We could do the same thing for the standard Quadratic Formula, of course. The revised formula is \[x=\frac{-b\pm\sqrt{b^{2}+4a(y_0-c)}}{2a}\]
… which is even more complicated than the standard form.
Let’s rearrange the general vertex version a little: \[x_0-h=\pm\sqrt{\frac{y_0-k}{a}}\] This shows the relationship plainly: Regarding the graph, we are relating the horizontal distance between an input value and the vertex to the vertical distance between the corresponding output value and the vertex. This has even more discovery value than \(x=h\pm\sqrt{-\frac{k}{a}}\) does.
The roots can be seen as a special case where \(y_0=0\), and so \(x_0=h\pm\sqrt{\frac{0-k}{a}}\).
If a quadratic function is currently in standard form, we have two options for finding its roots: We could use the quadratic formula directly, or we could convert the function to vertex form and then use this easier form.
There are two mitigating factors for converting to vertex form first. One is that the Vertex Form of the Quadratic Formula does have a radical in the denominator, something we could address with a minor change: \(x_0=h\pm\frac{\sqrt{-ka}}a\). The other, though, is that \(k=\frac{4ac-b^2}{4a}\) can be a fraction even when the roots themselves are integers.
More specifically, a quadratic with integer roots will have \(h\) being measured in halves (either an integer or a half-integer), and hence \(k\) being measured in quarters. We could force this issue even further with \(x_0=h\pm\frac{\sqrt{-4ka}}{2a}\), but at some point it gets complex enough that there’s not a noticeable benefit to just using the original version of the Quadratic Formula directly.
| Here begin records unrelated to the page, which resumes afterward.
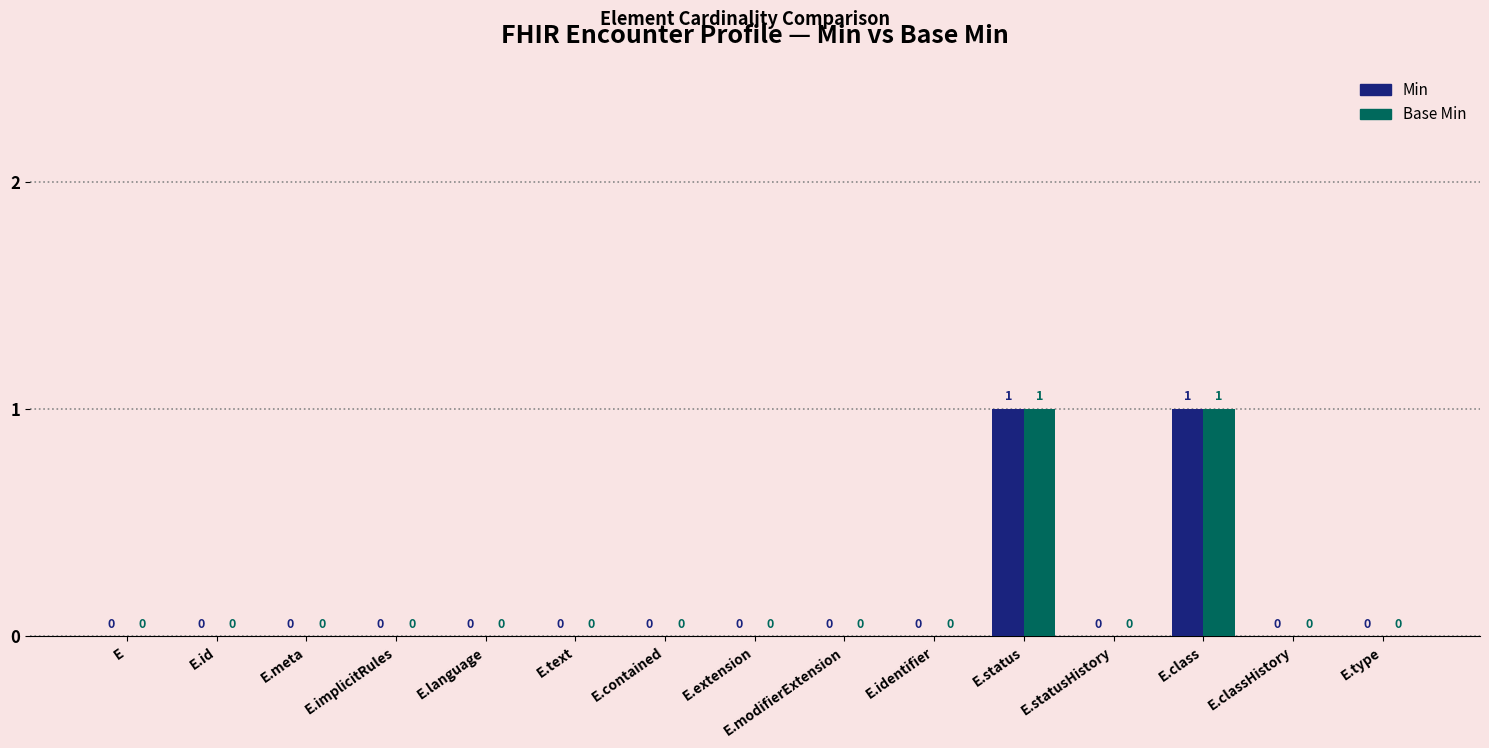

How many Base Min values are between 0 and 1?

15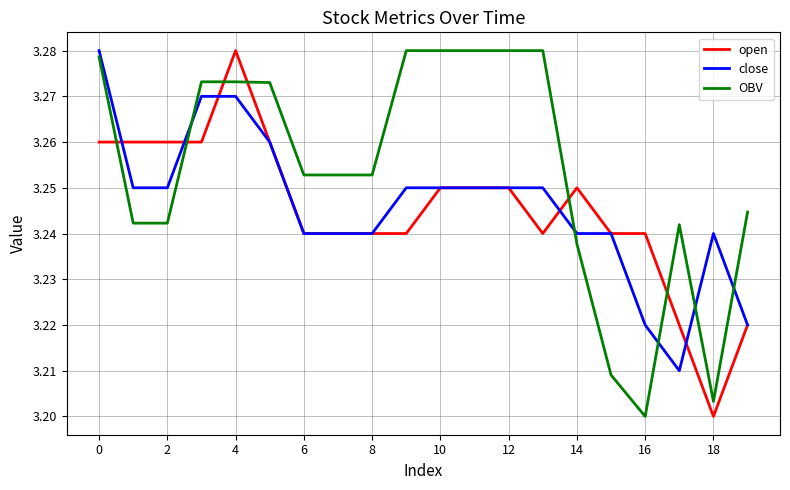

Which series ends up on top after the final intersection of OBV and close?

OBV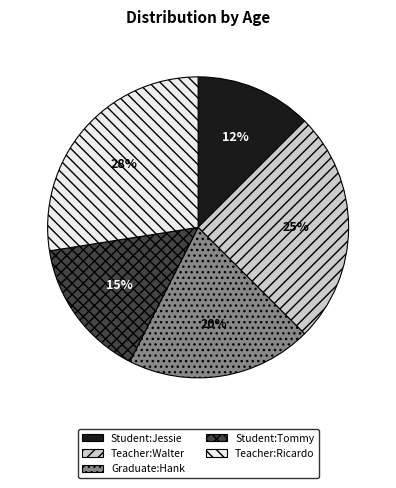

Does Teacher:Ricardo represent more than half of the total?

No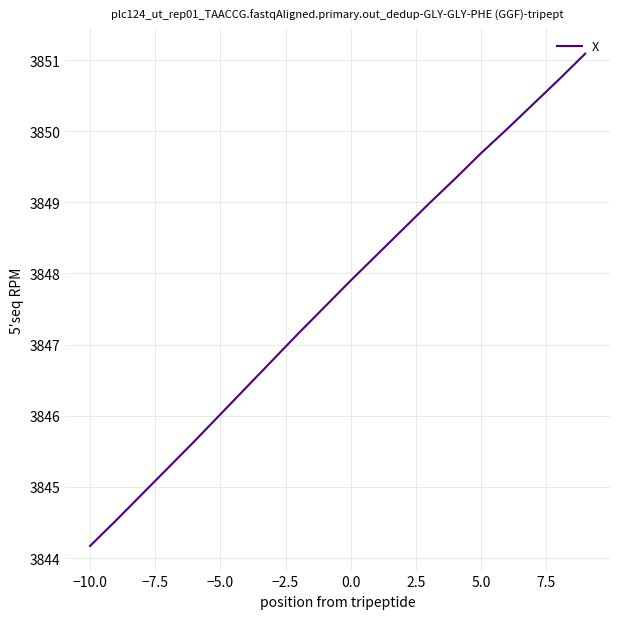

What is the difference between the maximum and minimum values?

6.9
The key here, though, is that a quadratic function with integer roots won’t ever have an irrational denominator in \(\sqrt{\frac{-k}{a}}\). There may be fractions in the intermediate forms, but the denominator in that situation will always simplify to 1 or 4. So if the concern is for students who struggle with decimal values, keeping the roots to integers will keep the fractions in line. (The vertical stretch can even be a non-integer without creating an irrational denominator in the radicand!)
And if you really want to avoid fractions, create quadratics with integer roots that differ by an even amount, as well as an integer vertical stretch. That way, both coordinates of the vertex will always be integers.